Los comentarios empiezan a subir de volumen. Se oyen palabras malsonantes y aplausos. Cocteau se levanta de su butaca mientras Picasso intenta calmarle.

—¡Silencio, desgraciados! ¡Malnacidos, petimetres, sifilíticos! ¡Sois un montón de estiércol! ¡Y vuestras mujeres, un atajo de rameras desdentadas!

—¡Cállate, Jean, por Dios, que de esta nos matan! No, si esto acaba mal…

—¡Eso es lo que quiero! ¡Conflicto! ¡Guerra! ¡El principio generador de todas las cosas! ¡Purificación por la sangre! ¡El Arte Nuevo es catarsis o no es! ¡A por ellos, Pablo, a por ellos!

—Pero Jean…

Un grito. Alguien cae al suelo. Vuelan sillas. Puños golpeando narices. Griterío ensordecedor ahora. Subido en una butaca de la fila siete, Satie golpea con su bastón a la baronesa y al barón de La Grandeur.

—¡Puta, puta, reputa…! ¡Puto, puto, reputo…! (Pero qué bien me lo estoy pasando, mon Dieu…) ¡Chupadme la polla, bastardos!

—¡Ay, ay, ay, ay, ay…! ¡Por favor, señor! ¡Se la chupamos, se la chupamos!

Pierre Monteux sigue dirigiendo como si la cosa no fuera con él. Diaghilev ordena encender y apagar los focos para parar el tumulto. Los ánimos se excitan aún más. Los bailarines apenas oyen a la orquesta. Entre bambalinas, Nijinski se desgañita contándoles los compases.

—¡Un—dos—tres! ¡Cinquillo! ¡Diecisiete! Ah, no, que eran once… ¡Once, once! (Me cago en la madre que parió a Igor…) ¡No, coño, esto no era para vosotros! ¡Ahora tres por dieciséis! O algo así…

Los bailarines ejecutan unos pasos con las manos en los mofletes. Un hombre se levanta y les grita.

—¡Un médico! ¡Ja, ja, ja! No, ¡dos! ¡Un dentista! ¡Ja, ja, j…!

El hombre enmudece y se lleva las manos al cuello intentando contener el chorro de sangre. Gide rodea con los brazos a Léger.

—¡Por Dios, Fernand, suelta la navaja! ¡Que te pierdes!

—¡Déjame, André, que a este lo remato aquí mismo!

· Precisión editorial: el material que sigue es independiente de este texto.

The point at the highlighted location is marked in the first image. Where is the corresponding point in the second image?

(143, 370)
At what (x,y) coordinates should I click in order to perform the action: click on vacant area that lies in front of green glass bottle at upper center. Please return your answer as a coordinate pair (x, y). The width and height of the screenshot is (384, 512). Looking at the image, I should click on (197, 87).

Suenan disparos. Varios cuerpos sin vida caen de los palcos como peleles. Tras una sección final que parece acompañar el paroxismo de la lucha, la obra termina con un acorde, disonante y en fortísimo, de las cuerdas graves, la percusión y los metales.

—¡CHAN!

Algunos músicos huyen despavoridos; otros saltan a las butacas utilizando sus instrumentos como armas. Los bailarines tropiezan unos con otros y un par de ellos caen al foso de la orquesta. Pierre Monteux, con el frac salpicado de sangre, saluda inclinándose. Paul Claudel aplaude con corrección. A su lado, Coco Chanel pierde la compostura.

—Bravo. Bravo.

—¡Cállate, meapilas…! ¡Fóllame, Igor! ¡Soy tuya! ¡Aquí está mi coño francés esperando tu polla rusa!

Tras el escenario, el fragor de la batalla suena amortiguado. Diaghilev encuentra a Stravinsky debajo de una mesa. Le agarra a él y a Nijinski y los saca a empujones por la puerta trasera del teatro. Los tres se pierden en la noche parisina a todo correr.

—¡Qué de puta madre! ¡Justo lo que quería! ¡Dentro de cien años seguirán hablando de esto! ¡Hemos pasado a la historia, chicos!

Nijinski y Stravinsky, que corren intentando estrangularse el uno al otro, se paran en seco.